### [The problem]
The entries are given below. Output each one unchanged.

### [Supplied material]
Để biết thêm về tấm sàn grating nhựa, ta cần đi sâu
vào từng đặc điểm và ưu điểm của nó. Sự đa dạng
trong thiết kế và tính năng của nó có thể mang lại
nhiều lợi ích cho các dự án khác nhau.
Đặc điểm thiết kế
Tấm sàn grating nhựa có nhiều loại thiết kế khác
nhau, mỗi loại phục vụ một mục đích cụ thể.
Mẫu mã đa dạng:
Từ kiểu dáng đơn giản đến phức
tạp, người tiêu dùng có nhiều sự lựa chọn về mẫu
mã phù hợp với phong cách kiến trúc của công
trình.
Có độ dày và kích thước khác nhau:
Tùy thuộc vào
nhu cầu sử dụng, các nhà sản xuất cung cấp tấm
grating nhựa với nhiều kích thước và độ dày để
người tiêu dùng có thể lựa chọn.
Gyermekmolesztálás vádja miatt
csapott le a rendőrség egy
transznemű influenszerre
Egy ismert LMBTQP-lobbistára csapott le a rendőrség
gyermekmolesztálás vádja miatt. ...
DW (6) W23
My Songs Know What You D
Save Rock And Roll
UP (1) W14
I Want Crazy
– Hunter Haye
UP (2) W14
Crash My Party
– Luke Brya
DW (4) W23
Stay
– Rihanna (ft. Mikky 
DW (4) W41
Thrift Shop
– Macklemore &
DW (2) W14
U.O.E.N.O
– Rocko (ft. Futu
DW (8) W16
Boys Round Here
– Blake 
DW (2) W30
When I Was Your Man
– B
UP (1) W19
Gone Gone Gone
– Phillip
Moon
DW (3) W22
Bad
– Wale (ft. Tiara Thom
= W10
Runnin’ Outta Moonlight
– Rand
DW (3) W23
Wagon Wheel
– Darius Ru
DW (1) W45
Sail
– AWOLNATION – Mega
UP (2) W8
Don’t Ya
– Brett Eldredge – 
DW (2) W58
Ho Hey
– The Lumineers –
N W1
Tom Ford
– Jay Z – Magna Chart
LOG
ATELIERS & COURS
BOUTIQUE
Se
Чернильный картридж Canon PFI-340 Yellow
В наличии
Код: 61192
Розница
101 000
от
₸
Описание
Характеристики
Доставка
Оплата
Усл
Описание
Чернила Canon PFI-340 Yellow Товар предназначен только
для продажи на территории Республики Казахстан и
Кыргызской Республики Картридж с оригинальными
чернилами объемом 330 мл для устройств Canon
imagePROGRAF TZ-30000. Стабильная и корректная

### [Written response]
Để biết thêm về tấm sàn grating nhựa, ta cần đi sâu
vào từng đặc điểm và ưu điểm của nó. Sự đa dạng
trong thiết kế và tính năng của nó có thể mang lại
nhiều lợi ích cho các dự án khác nhau.
Đặc điểm thiết kế
Tấm sàn grating nhựa có nhiều loại thiết kế khác
nhau, mỗi loại phục vụ một mục đích cụ thể.
Mẫu mã đa dạng:
Từ kiểu dáng đơn giản đến phức
tạp, người tiêu dùng có nhiều sự lựa chọn về mẫu
mã phù hợp với phong cách kiến trúc của công
trình.
Có độ dày và kích thước khác nhau:
Tùy thuộc vào
nhu cầu sử dụng, các nhà sản xuất cung cấp tấm
grating nhựa với nhiều kích thước và độ dày để
người tiêu dùng có thể lựa chọn.
Gyermekmolesztálás vádja miatt
csapott le a rendőrség egy
transznemű influenszerre
Egy ismert LMBTQP-lobbistára csapott le a rendőrség
gyermekmolesztálás vádja miatt. ...
DW (6) W23
My Songs Know What You D
Save Rock And Roll
UP (1) W14
I Want Crazy
– Hunter Haye
UP (2) W14
Crash My Party
– Luke Brya
DW (4) W23
Stay
– Rihanna (ft. Mikky 
DW (4) W41
Thrift Shop
– Macklemore &
DW (2) W14
U.O.E.N.O
– Rocko (ft. Futu
DW (8) W16
Boys Round Here
– Blake 
DW (2) W30
When I Was Your Man
– B
UP (1) W19
Gone Gone Gone
– Phillip
Moon
DW (3) W22
Bad
– Wale (ft. Tiara Thom
= W10
Runnin’ Outta Moonlight
– Rand
DW (3) W23
Wagon Wheel
– Darius Ru
DW (1) W45
Sail
– AWOLNATION – Mega
UP (2) W8
Don’t Ya
– Brett Eldredge – 
DW (2) W58
Ho Hey
– The Lumineers –
N W1
Tom Ford
– Jay Z – Magna Chart
LOG
ATELIERS & COURS
BOUTIQUE
Se
Чернильный картридж Canon PFI-340 Yellow
В наличии
Код: 61192
Розница
101 000
от
₸
Описание
Характеристики
Доставка
Оплата
Усл
Описание
Чернила Canon PFI-340 Yellow Товар предназначен только
для продажи на территории Республики Казахстан и
Кыргызской Республики Картридж с оригинальными
чернилами объемом 330 мл для устройств Canon
imagePROGRAF TZ-30000. Стабильная и корректная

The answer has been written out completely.